= Short-term mission =

Mobilization of a Christian missionary for a short period of time

A short-term mission (STM) is the mobilization of a Christian missionary for a short period of time ranging from days to a year; many short-term missions are called mission trips. The short-term missionary is a fairly recent innovation in the global missions movement, but many short-term missions agencies are seeing an increased number of trips that consist of a week up to a year.

==Overview==
Short-term missions started in the 1960s. A few organizations, like YWAM (Youth with a Mission) and OM (Operation Mobilisation) created trips lasting from a month to a year. Short-term missions was known as a way for young people to grow their faith and self, while also aiding those in need. Many individual churches joined in on the movement.

During the 1970s, high school students began to take part. It grew during the 1980s and was extremely popular in the 1990s. Short-term missions have had different meanings based on the people taking part. Some make it about looking for possible long-term missionaries and helping those who are already involved, where others focus on the spiritual path and growth while helping others. The idea that they are about serving others and growing in faith became the more popular reason to go on a mission trip. More than 2 million Americans participate in these trips yearly. These trips act as a way for numerous people to help the less fortunate. While they are a way to grow spiritually, these trips also act as community service projects.

Generally, missionaries have been people sent to spread their religious faith, usually among the people of another country or region in which that faith is not widely practiced. In the past 50 years, churches have moved toward mobilizing young people for short-term trips.
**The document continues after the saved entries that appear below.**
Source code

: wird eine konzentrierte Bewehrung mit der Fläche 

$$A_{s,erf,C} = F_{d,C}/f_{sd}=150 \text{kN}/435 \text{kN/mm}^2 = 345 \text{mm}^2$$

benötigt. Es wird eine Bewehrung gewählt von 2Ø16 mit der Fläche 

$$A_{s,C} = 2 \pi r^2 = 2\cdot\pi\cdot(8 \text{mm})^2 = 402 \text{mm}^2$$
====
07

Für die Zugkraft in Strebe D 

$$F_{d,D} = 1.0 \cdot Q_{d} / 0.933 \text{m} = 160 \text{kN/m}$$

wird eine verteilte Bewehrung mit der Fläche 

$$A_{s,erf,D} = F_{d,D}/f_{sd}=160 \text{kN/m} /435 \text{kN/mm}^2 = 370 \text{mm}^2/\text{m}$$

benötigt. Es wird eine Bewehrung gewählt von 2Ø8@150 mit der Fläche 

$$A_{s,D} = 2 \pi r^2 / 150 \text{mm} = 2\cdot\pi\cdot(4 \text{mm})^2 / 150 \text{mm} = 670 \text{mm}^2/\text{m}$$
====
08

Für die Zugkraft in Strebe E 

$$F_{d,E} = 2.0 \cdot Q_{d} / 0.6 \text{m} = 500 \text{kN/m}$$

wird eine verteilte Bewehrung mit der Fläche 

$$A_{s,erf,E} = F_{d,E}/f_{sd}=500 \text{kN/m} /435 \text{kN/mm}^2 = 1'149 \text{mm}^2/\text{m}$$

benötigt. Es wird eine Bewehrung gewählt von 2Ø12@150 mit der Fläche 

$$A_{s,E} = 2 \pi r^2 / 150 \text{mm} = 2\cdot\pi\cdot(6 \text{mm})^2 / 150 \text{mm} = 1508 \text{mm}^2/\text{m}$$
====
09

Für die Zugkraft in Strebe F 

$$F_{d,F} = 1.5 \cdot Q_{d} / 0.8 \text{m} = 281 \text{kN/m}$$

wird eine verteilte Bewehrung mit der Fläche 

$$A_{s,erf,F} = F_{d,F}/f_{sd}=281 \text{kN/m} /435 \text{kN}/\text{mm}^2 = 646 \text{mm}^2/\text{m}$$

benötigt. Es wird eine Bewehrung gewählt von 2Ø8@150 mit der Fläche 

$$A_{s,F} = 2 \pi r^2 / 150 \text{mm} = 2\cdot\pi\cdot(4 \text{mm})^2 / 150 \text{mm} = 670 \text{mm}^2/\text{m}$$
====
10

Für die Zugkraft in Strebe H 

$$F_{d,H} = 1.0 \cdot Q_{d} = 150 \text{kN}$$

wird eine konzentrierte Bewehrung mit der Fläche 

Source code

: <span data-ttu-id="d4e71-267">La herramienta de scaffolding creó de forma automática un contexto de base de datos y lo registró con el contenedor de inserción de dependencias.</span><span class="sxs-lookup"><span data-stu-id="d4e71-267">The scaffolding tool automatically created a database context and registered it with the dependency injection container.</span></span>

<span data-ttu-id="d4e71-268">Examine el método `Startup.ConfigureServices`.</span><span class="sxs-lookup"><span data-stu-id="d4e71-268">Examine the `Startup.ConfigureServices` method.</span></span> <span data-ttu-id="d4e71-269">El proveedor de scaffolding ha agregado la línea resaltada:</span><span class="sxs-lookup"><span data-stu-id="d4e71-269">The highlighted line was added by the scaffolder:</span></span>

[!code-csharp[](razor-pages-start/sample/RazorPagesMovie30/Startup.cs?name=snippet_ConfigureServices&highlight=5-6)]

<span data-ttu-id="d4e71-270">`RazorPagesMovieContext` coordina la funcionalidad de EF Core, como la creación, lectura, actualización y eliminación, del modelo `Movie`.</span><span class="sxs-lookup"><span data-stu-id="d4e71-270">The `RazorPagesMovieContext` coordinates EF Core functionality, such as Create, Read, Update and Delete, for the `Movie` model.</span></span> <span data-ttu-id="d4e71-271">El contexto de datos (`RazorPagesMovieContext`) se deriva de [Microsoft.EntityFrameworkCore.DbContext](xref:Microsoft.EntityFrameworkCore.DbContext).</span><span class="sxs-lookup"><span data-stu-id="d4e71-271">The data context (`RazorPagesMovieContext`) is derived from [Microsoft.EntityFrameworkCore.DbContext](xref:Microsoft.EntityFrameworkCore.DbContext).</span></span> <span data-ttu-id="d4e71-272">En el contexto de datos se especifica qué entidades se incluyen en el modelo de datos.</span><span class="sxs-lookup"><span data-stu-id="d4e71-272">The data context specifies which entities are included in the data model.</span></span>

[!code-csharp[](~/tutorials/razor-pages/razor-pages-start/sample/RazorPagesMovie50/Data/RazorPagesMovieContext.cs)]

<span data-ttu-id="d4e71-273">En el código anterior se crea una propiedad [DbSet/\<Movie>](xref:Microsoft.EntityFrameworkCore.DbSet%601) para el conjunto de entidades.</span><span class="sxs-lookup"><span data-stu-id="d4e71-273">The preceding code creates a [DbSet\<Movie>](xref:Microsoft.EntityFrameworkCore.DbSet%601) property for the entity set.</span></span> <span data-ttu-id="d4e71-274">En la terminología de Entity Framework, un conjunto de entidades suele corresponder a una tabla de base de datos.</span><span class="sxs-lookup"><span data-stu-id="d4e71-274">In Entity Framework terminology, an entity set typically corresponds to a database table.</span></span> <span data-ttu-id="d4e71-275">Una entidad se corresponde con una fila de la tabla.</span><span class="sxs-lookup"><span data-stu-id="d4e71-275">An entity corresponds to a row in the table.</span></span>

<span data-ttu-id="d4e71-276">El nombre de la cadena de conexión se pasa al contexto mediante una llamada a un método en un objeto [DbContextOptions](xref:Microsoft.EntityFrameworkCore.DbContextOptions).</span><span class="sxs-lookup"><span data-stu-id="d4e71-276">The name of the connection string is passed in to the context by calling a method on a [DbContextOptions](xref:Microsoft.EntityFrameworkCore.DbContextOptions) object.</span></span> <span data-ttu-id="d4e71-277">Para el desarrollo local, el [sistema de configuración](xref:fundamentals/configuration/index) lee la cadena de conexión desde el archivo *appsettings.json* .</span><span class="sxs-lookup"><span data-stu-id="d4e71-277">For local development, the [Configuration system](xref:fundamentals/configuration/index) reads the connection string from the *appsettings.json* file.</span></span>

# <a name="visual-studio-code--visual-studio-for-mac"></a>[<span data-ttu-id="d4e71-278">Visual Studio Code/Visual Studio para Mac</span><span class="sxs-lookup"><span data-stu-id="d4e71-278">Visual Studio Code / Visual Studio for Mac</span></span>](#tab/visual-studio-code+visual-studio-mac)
There are independent STMs organizations as well as denominations and individual churches that facilitate these trips all over the world. Many individuals going on short-term mission trips raise partial or full support from family and friends to help pay for their trip. Costs include not only travel, food and lodging but often associated project expenses as well. In recent years, a number of services have been established to help individuals raise support for their short-term mission trips using online email and social media tools.

==Statistics==
- $45 billion has been given to mission trips
- 400,000 foreign missionaries
- 5.5 million full-time Christian workers
- Only 10% of international students are reached by ministries when in the US
- 2.2 billion Christians world-wide

==Criticisms==
There has been attention paid to the shift in the form of modern short-term missionary work, which takes shape in the conflation of spiritualism with contemporary military metaphors and practices. Missionary work as spiritual warfare is the latest iteration in a long-standing relationship between Christian missions and militarization. Spiritual warriors are aggressive prayer intercessors who can pray openly in public spaces with a goal of imposing change onto another party or group. The fact that the intensification of militarization in recent years has extended to the missionary practices of some charismatic Christians does not mean that all missions, short-term or otherwise, need be implicated. But contemporary military metaphors and practices as a generative force animating the sphere of Christian spiritualism are becoming more and more notable as social militarization of everyday life increases; religion studies scholar Elizabeth A. McAlister argues they should be questioned in the context of efforts to spread a particular religious faith.